> **SELECTED EXCERPT**:
☆ ☆ ☆ ☆
Hi! My name is Breanna and I’m a speech therapist with Partners in Excellence at the Winona location. I have been with Partners for over five years. One of my favorite parts of my job is getting to work with Augmentative and Alternative Communication (AAC) devices! The American Speech Language Hearing Association defines AAC as: “a variety of techniques and tools, including picture communication boards, line drawings, speech-generating devices (SGDs), tangible objects, manual signs, gestures, and finger spelling, to help the individual express thoughts, wants and needs, feelings, and ideas.” I define AAC as a way to open up the world for my clients. The most common forms of AAC that we use at Partners are PECS (Picture Exchange Communication) and high-tech speech generating devices.
I will never forget my first AAC evaluation at Partners. It was an older child (about 6 years old), who had not previously used any form of AAC. We put a high-tech device in front of him to explore and what happened next was nothing short of magic. Before we knew it, he was clicking around, finding his favorite toys, labeling colors, and SPELLING, yes spelling! There was not a dry eye in the room. Now, not everyone child learns to use an AAC device that fast. Sometimes it takes weeks or months of trying and failing and trying again to find the right system for each child, but in the end its always worth the journey.
Unfortunately, there are still many misconceptions or myths about AAC that exist today. Parents often have questions and concerns when we first start introducing AAC to their child about the impact it will have on their child’s language development.
☆ ☆ ☆ ☆
Answer these questions about the AAC passage:
(a) How long has the speech therapist been with Partners?
(b) About how old was the child in the speech therapist's first AAC evaluation at Partners?
(c) What do parents often ask about when AAC is first introduced to their child?
You won't need the items that follow the text.

Items from a data source
☆ ☆ ☆ ☆
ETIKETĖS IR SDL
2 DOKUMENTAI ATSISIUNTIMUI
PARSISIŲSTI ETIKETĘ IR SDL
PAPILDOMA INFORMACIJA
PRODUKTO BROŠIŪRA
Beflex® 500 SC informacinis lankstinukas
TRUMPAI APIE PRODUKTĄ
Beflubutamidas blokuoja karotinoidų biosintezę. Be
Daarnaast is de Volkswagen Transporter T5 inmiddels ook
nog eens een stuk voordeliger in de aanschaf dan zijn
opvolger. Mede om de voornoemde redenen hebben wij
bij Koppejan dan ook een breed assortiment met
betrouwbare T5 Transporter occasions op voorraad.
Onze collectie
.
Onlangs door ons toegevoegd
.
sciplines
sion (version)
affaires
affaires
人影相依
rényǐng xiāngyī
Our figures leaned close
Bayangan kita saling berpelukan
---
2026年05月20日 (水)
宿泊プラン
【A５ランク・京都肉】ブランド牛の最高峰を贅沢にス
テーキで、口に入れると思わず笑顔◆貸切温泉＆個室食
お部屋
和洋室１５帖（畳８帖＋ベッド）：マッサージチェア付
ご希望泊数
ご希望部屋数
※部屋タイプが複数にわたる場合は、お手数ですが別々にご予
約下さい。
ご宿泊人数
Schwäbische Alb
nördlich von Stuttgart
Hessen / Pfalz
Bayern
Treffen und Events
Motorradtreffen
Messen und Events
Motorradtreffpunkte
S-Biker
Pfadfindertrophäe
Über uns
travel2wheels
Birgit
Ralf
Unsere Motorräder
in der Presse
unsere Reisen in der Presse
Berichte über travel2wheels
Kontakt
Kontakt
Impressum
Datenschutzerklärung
☆ ☆ ☆ ☆
> **TASK OUTPUT**:
(a) Over five years.
(b) About 6 years old.
(c) The impact it will have on their child's language development.